In the past, the government has maintained a contradictory standard for homosexuals, Humphreys maintains. They have long been dismissed from top security positions because of their alleged susceptibility to blackmail. Yet George Grimm lost his security clearance and his job after he refused to submit to blackmail and answered truthfully all questions put to him.

Because of their "outlaw" status, Humphreys maintains, homosexuals are pursued by police, yet frequently not protected when victimized. This encourages gangs and individual thugs to engage in attacks upon them ranging from verbal intimidation to blackmail and homicide, yet many homosexuals fear even contacting the police.

Humphreys hypothesizes that a homosexual's occupational and financial success is closely correlated with his or her ability to deny their gay identity, i.e. pass as "straight." He cites as an example the reactions of an attorney professing a long record of working for civil rights to a 1971 proposed addition to New York State's fair employment act which would protect people in spite of their sexual orientation. The attorney pointed out to Humphreys that the proposed law would make it discriminatory for parents to refuse homosexuals as baby sitters.
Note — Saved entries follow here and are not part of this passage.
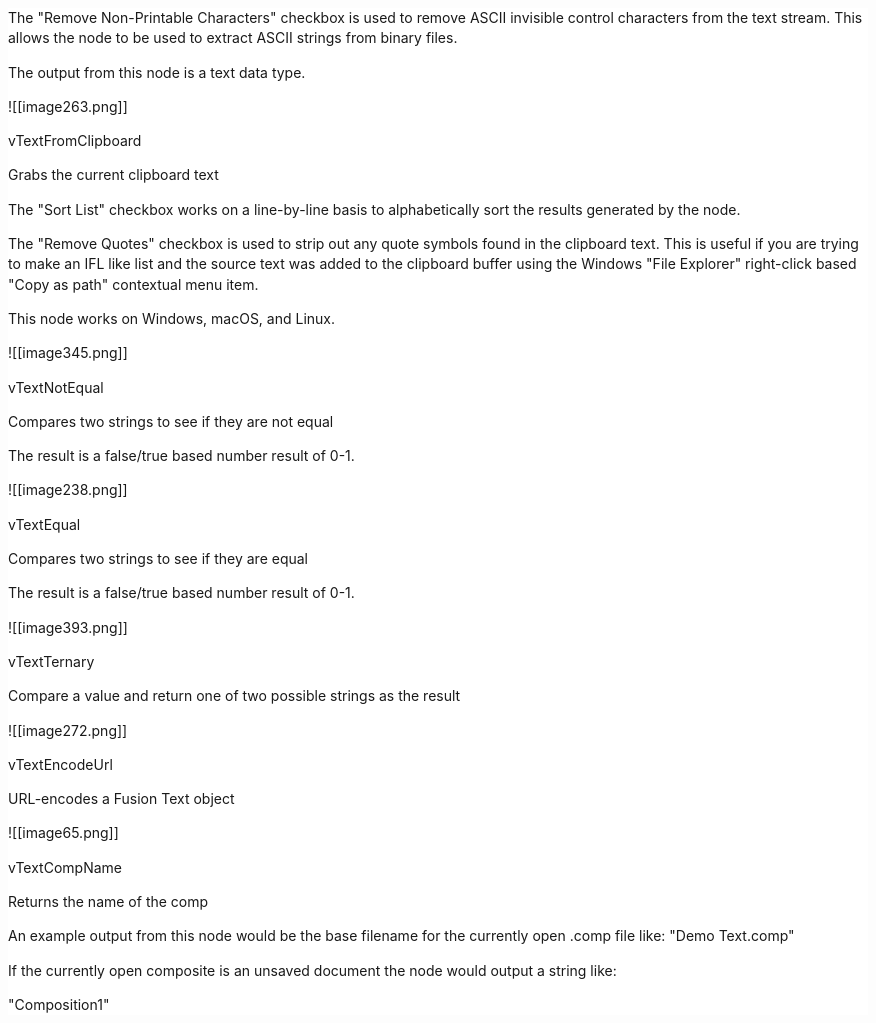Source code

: The "Remove Non-Printable Characters" checkbox is used to remove ASCII invisible control characters from the text stream. This allows the node to be used to extract ASCII strings from binary files.

The output from this node is a text data type.

![[image263.png]]

vTextFromClipboard

Grabs the current clipboard text

The "Sort List" checkbox works on a line-by-line basis to alphabetically sort the results generated by the node.

The "Remove Quotes" checkbox is used to strip out any quote symbols found in the clipboard text. This is useful if you are trying to make an IFL like list and the source text was added to the clipboard buffer using the Windows "File Explorer" right-click based "Copy as path" contextual menu item.

This node works on Windows, macOS, and Linux.

![[image345.png]]

vTextNotEqual

Compares two strings to see if they are not equal

The result is a false/true based number result of 0-1.

![[image238.png]]

vTextEqual

Compares two strings to see if they are equal

The result is a false/true based number result of 0-1.

![[image393.png]]

vTextTernary

Compare a value and return one of two possible strings as the result

![[image272.png]]

vTextEncodeUrl

URL-encodes a Fusion Text object

![[image65.png]]

vTextCompName

Returns the name of the comp

An example output from this node would be the base filename for the currently open .comp file like: "Demo Text.comp"

If the currently open composite is an unsaved document the node would output a string like:

"Composition1"
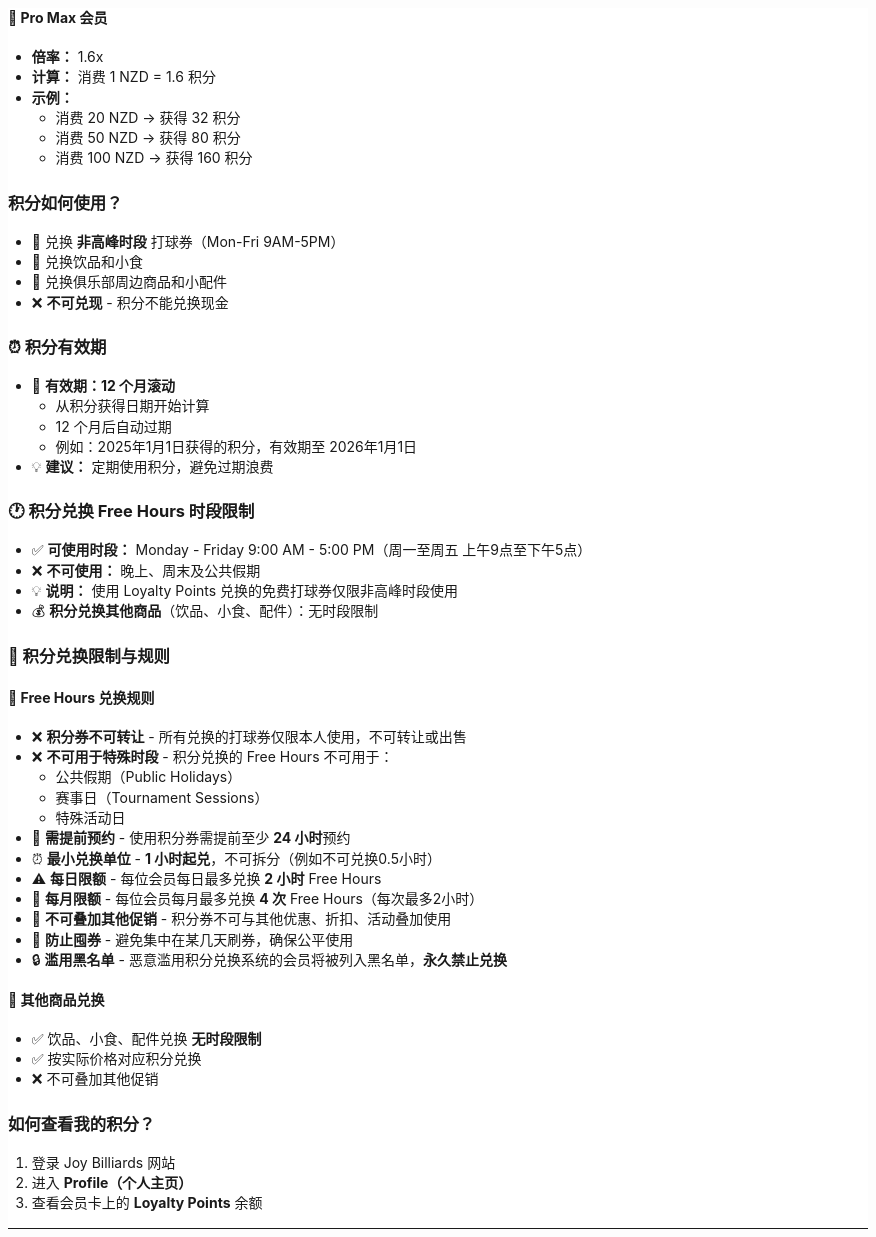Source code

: #### 👑 Pro Max 会员
- **倍率：** 1.6x
- **计算：** 消费 1 NZD = 1.6 积分
- **示例：**
  - 消费 20 NZD → 获得 32 积分
  - 消费 50 NZD → 获得 80 积分
  - 消费 100 NZD → 获得 160 积分

### 积分如何使用？
- 🎱 兑换 **非高峰时段** 打球券（Mon-Fri 9AM-5PM）
- 🍹 兑换饮品和小食
- 🎁 兑换俱乐部周边商品和小配件
- ❌ **不可兑现** - 积分不能兑换现金

### ⏰ 积分有效期
- 📅 **有效期：12 个月滚动**
  - 从积分获得日期开始计算
  - 12 个月后自动过期
  - 例如：2025年1月1日获得的积分，有效期至 2026年1月1日
- 💡 **建议：** 定期使用积分，避免过期浪费

### 🕐 积分兑换 Free Hours 时段限制
- ✅ **可使用时段：** Monday - Friday 9:00 AM - 5:00 PM（周一至周五 上午9点至下午5点）
- ❌ **不可使用：** 晚上、周末及公共假期
- 💡 **说明：** 使用 Loyalty Points 兑换的免费打球券仅限非高峰时段使用
- 💰 **积分兑换其他商品**（饮品、小食、配件）：无时段限制

### 🚫 积分兑换限制与规则

#### 💎 Free Hours 兑换规则
- ❌ **积分券不可转让** - 所有兑换的打球券仅限本人使用，不可转让或出售
- ❌ **不可用于特殊时段** - 积分兑换的 Free Hours 不可用于：
  - 公共假期（Public Holidays）
  - 赛事日（Tournament Sessions）
  - 特殊活动日
- 📝 **需提前预约** - 使用积分券需提前至少 **24 小时**预约
- ⏰ **最小兑换单位** - **1 小时起兑**，不可拆分（例如不可兑换0.5小时）
- ⚠️ **每日限额** - 每位会员每日最多兑换 **2 小时** Free Hours
- 📅 **每月限额** - 每位会员每月最多兑换 **4 次** Free Hours（每次最多2小时）
- 🚫 **不可叠加其他促销** - 积分券不可与其他优惠、折扣、活动叠加使用
- 🚫 **防止囤券** - 避免集中在某几天刷券，确保公平使用
- 🔒 **滥用黑名单** - 恶意滥用积分兑换系统的会员将被列入黑名单，**永久禁止兑换**

#### 🍹 其他商品兑换
- ✅ 饮品、小食、配件兑换 **无时段限制**
- ✅ 按实际价格对应积分兑换
- ❌ 不可叠加其他促销

### 如何查看我的积分？
1. 登录 Joy Billiards 网站
2. 进入 **Profile（个人主页）**
3. 查看会员卡上的 **Loyalty Points** 余额

---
Humphreys countered that some of his best baby sitters had been homosexual, and that no one objects to a heterosexual girl or boy sitting with a child of the opposite sex. The atorney then countered that homosexuals shouldn't be employed in schools. Humphreys suggested that some of his best teachers had been gay, and quoted D. J. West, an expert, as saying that homosexuals do not generally desire sexual relations with children. Dr. George Weinberg agrees that child molestation is primarily a heterosexual offense.

Dr. Humphreys argues that homosexuals are alone among discriminated minorities in being denied the military as a source of occupational and financial advancement. They are excluded from such employment and systematically ferreted out and discharged. Collin Williams and Martin Weinberg, conducting research on this topic, estimated that not less than 2000 persons a year are discharged from the military for homosexuality- connected reasons. In addition, such information may make its way into national data banks and virtually insure little chance for the labeled individual to find gainful employ- ment.

Through these and other methods, Humphreys maintians, the dominant and powerful segment of society keep homosexuals subjugated. They are defined by the law and the government as perverts, criminals, and moral degenerates . Then the power-holding sector sets out to prove their definition is right with every gay or suspected gay which they encounter.